“Ya no me sorprende nada” dijo ayer el intendente electo Néstor Di Pierro respecto de la imputación al jefe del Centro de Formación Policial de Puerto Madryn por el robo al cajero de Pirámides, acusado además de integrar una banda “poliladron”.
Néstor Di Pierro: “acá se han removido jefes policiales y se ha puesto en funciones a quienes eran anuentes con el poder”.
“Esto es producto de lo que se ha hecho con nuestra policía provincial; es producto de lo que ha venido sucediendo en nuestra provincia con la seguridad y nuestras fuerzas: una fuerza hoy tan desmembrada como para apuntar a algunos ilícitos como estos, como narcotráfico, como secuestro” dijo ayer Néstor Di Pierro tras la imputación al comisario Juan Manuel Caimi en una causa delictiva.
Puso sin embargo una bisagra para indicar que no hay que involucrar a toda la policía en estos hechos, y que hay muchos excelentes policías, con años dentro de la fuerza, “que muchas veces no accionan porque no están respaldados por el poder político”, y puso el foco en la necesidad de capacitación y contar con una política de seguridad que en los últimos años no ha tenido la provincia.
“Parece que acá no pasa nada, se han removido jefes policiales, se ha puesto en funciones a quienes eran anuentes con el poder, y tenemos un ministro de Gobierno que se llevó casi 100 policías a su ciudad el día de las elecciones (provinciales)”.
La crítica hizo blanco directo en Héctor Castro, intendente electo de Cholila, ciudad sobre la que dijo que el 20 de marzo contó con más policías que todo el resto de la provincia.
“Hoy la calle está ganada por los vándalos y cuando no hay orden, no hay parámetros de convivencia, ni responsabilidad marcada, pasan estas cosas”, acotó Di Pierro para formular nuevamente que ninguna decisión de fondo tomada al respecto servirá si es formulada desde un compartimento estanco, y que debe ser por ende responsabilidad política, institucional y de la comunidad.
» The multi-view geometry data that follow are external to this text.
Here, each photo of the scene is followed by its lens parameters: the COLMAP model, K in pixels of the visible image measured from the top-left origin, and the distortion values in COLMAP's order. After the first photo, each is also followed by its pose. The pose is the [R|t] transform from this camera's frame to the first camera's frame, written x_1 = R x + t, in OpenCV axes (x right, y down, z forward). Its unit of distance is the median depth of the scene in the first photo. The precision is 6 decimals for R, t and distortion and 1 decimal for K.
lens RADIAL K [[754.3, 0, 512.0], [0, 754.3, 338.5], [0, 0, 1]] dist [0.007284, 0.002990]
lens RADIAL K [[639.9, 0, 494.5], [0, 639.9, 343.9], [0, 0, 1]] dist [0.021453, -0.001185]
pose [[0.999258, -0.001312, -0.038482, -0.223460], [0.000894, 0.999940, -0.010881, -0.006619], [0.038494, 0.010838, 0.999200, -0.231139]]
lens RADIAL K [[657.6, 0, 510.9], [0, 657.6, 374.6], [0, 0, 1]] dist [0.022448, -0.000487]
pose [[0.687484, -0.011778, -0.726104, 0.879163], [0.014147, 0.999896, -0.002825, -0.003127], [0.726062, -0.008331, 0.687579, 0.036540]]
“Estamos hablando de potenciar el deporte, el sistema educativo y la capacitación en los jóvenes que han dejado de estudiar, de potenciar cosas que nos van a ir permitiendo sacar los chicos de la calle, de la droga y el alcohol”, sintetizó. En el mismo sentido, además de señalar que su gestión será dentro de los barrios y no detrás de los escritorios aludió a lo que será la reestructuración municipal.
Aseguró que es el punto de análisis en la actualidad, para variar el perfil municipal en los aspectos administrativos y burocráticos, con una estructura “muy chica y muy dinámica”.
NOMBRES, EN NOVIEMBRE
Di Pierro habló de reestructuración pero no dio los nombres de quienes lo acompañarán para llevarla adelante. Dijo que estos se conocerán recién después del 23 de octubre, “sobre el filo de los primeros días de noviembre”, aunque anticipó la posibilidad de participación de extrapartidarios. “Estamos hablando con distintos sectores, con gente con conocimiento de algunos temas que queremos encarar. Propios y otros extrapartidarios”.
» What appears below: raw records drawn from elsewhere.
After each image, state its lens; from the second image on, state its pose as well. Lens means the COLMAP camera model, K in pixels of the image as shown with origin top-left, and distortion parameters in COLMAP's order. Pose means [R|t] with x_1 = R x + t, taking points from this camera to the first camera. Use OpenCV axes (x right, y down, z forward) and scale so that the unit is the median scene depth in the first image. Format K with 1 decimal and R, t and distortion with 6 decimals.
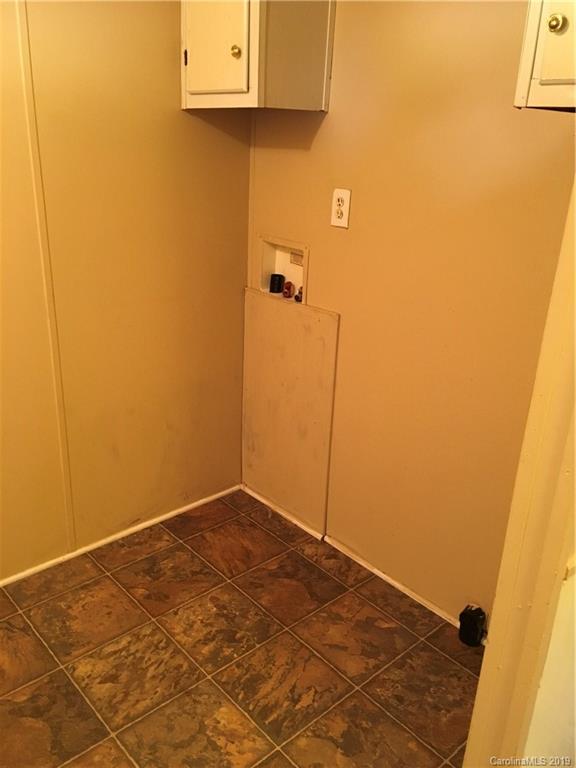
lens RADIAL K [[655.0, 0, 288.1], [0, 655.0, 380.4], [0, 0, 1]] dist [0.088319, -0.119474]
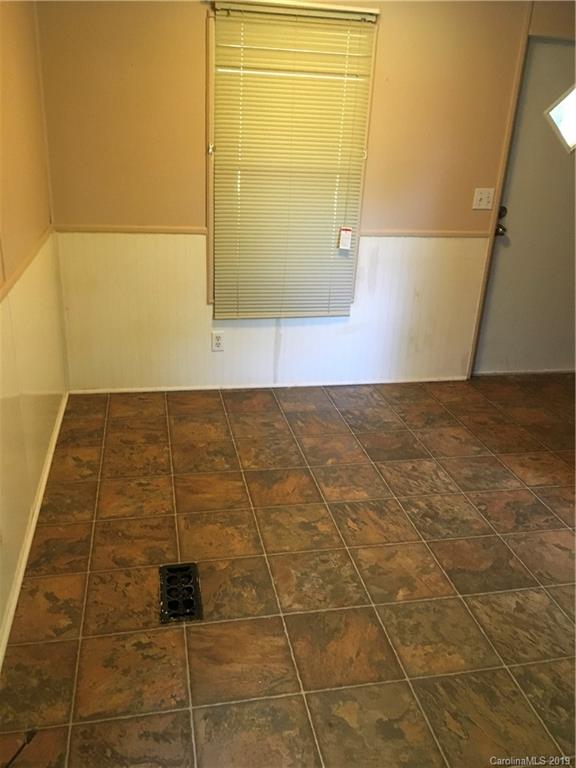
lens RADIAL K [[655.0, 0, 288.1], [0, 655.0, 380.4], [0, 0, 1]] dist [0.088319, -0.119474]
pose [[-0.500442, 0.267171, -0.823515, 1.070717], [-0.369984, 0.793966, 0.482420, -0.350898], [0.782732, 0.546111, -0.298485, 1.059999]]
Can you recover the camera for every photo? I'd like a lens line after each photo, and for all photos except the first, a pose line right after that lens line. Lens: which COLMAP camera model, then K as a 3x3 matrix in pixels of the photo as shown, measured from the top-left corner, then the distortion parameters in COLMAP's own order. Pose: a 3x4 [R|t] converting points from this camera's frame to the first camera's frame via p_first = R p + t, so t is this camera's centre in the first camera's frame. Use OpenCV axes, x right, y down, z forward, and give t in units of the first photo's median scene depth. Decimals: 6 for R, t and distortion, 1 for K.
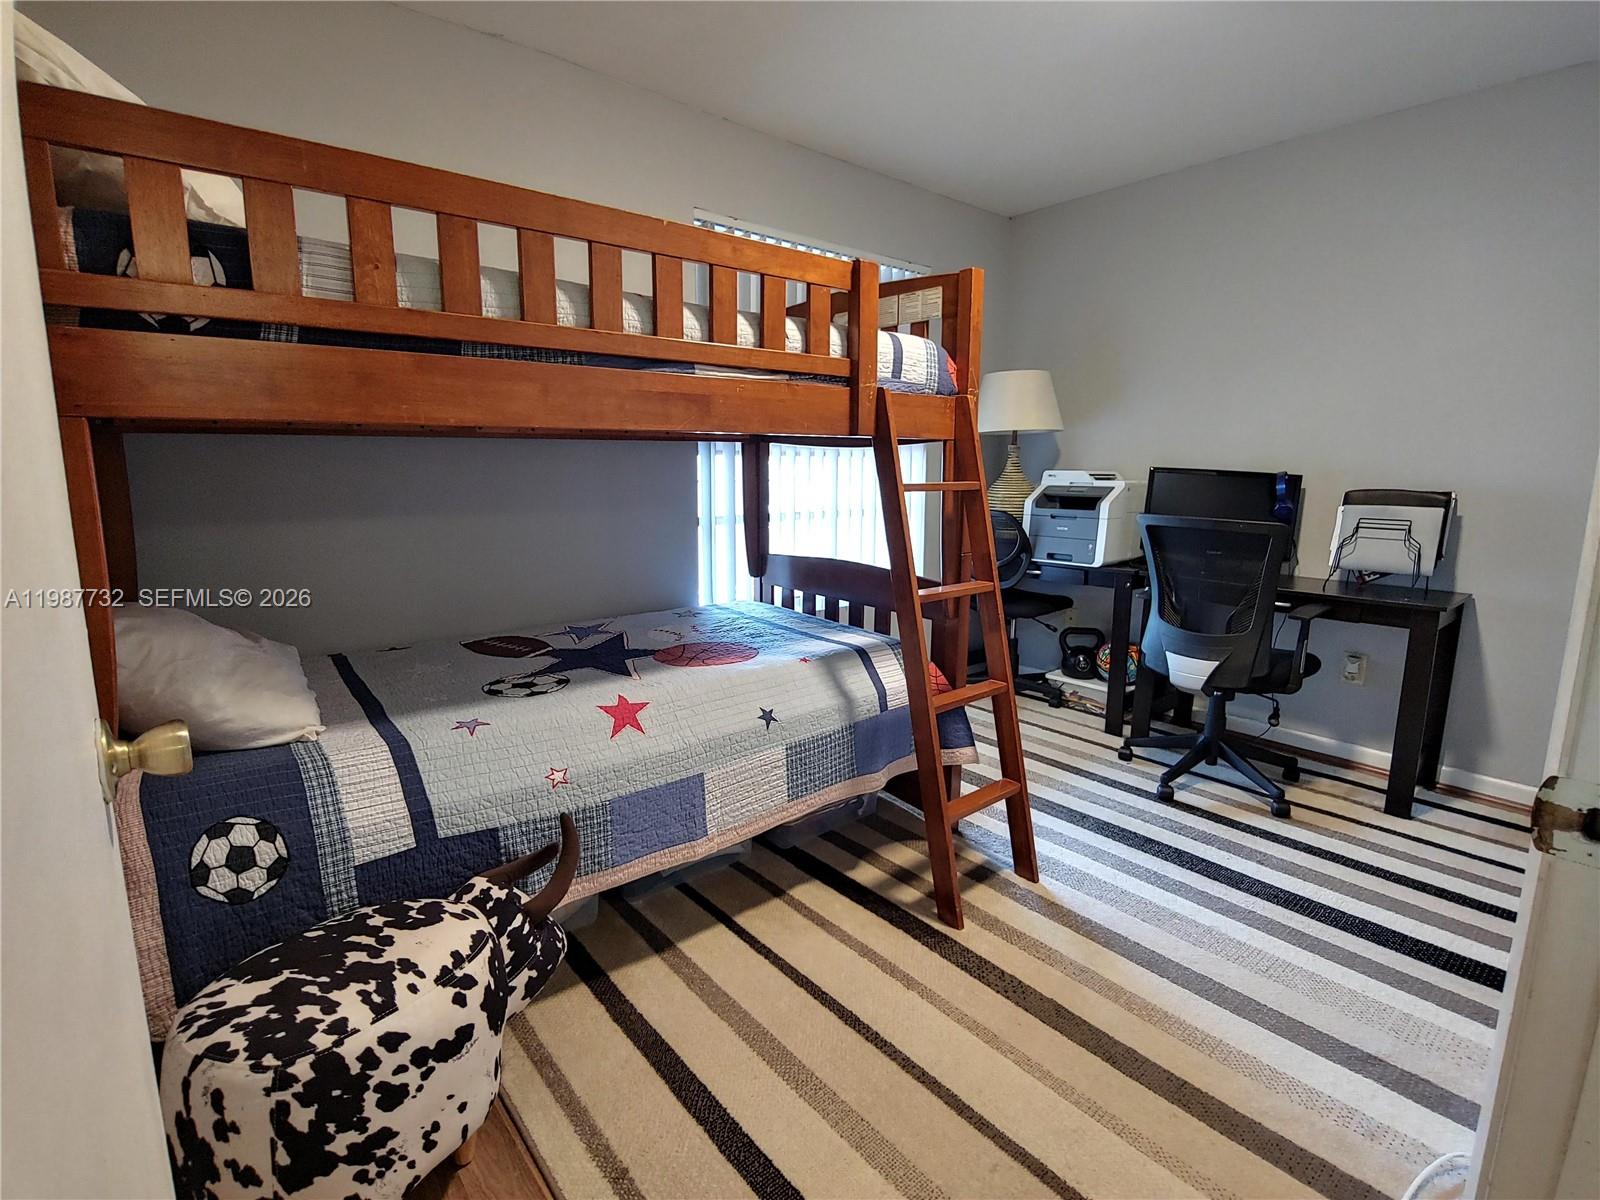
lens RADIAL K [[758.0, 0, 802.7], [0, 758.0, 605.0], [0, 0, 1]] dist [-0.018410, -0.001089]
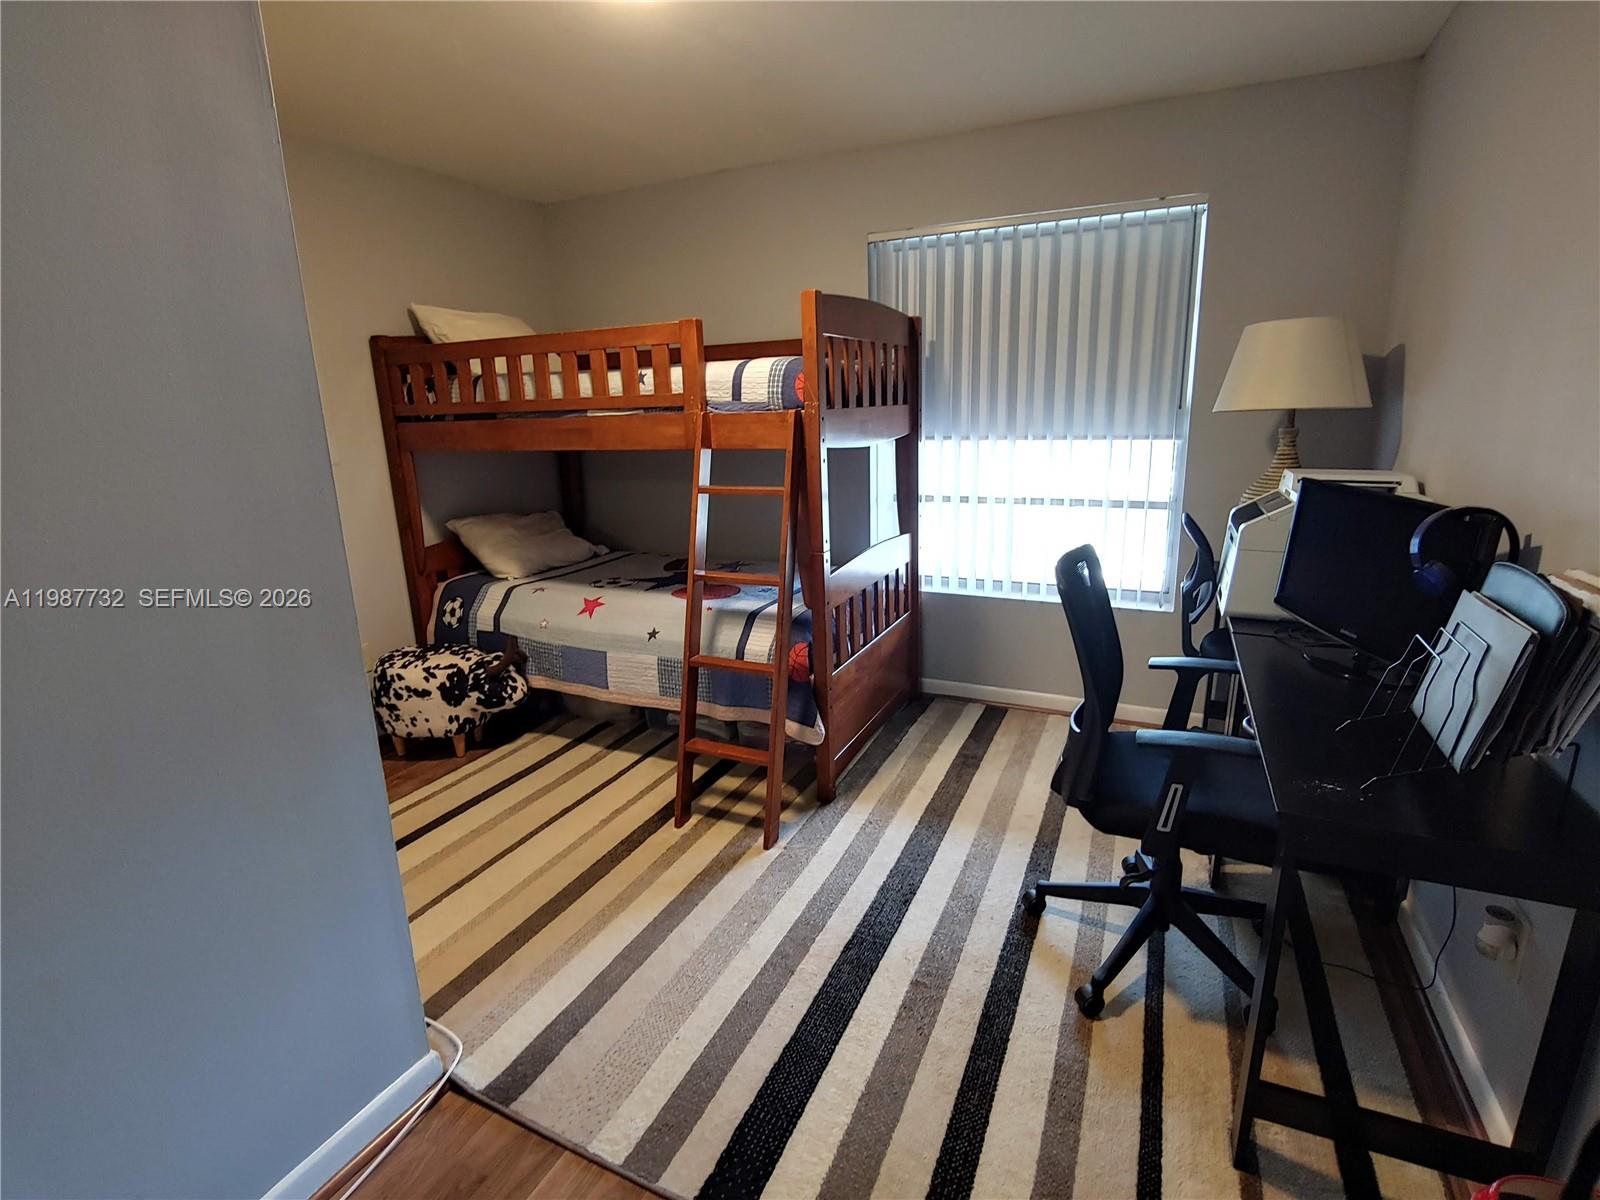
lens RADIAL K [[758.7, 0, 805.7], [0, 758.7, 590.5], [0, 0, 1]] dist [-0.020002, -0.001071]
pose [[0.423797, 0.199989, -0.883403, 2.166373], [-0.135020, 0.978371, 0.156716, -0.333958], [0.895637, 0.052861, 0.441633, 0.927732]]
En cuanto al contexto provincial, consideró que siempre hubo “algunos vivos que vivieron de las peleas regionalistas” y que aunque resulta evidente que a algunos sectores les molestó la recomposición de la relación entre Martín Buzzi y el Gobierno nacional, “nosotros la celebramos” ya que redunda en beneficio de la gente.
Remarcó sin embargo, que de cara al armado del gabinete provincial, se apunta a que “el plato esté equilibrado” porque es con el desequilibrio que empiezan los problemas, de modo que será ese un punto de discusión “con quien sea: vamos a discutir ese equilibrio y a trabajar en conjunto con el Gobierno provincial. Vamos a acompañar esa gestión porque es un gobierno del peronismo más allá de las diferencias y los posicionamientos”.
Di Pierro también informó que a su retorno a la provincia comenzará una serie de reuniones con los intendentes electos del FpV y de otros sectores, para comenzar a debatir temas como la coparticipación federal y regalías petroleras, para concluir con una reunión con el gobernador y vice electos.
No anticipó propuestas al respecto ya que los próximos meses serán dedicados a mirar números y analizar los contextos, para llegar a la reunión final con una certeza respecto de cuál será el planteo a efectuar.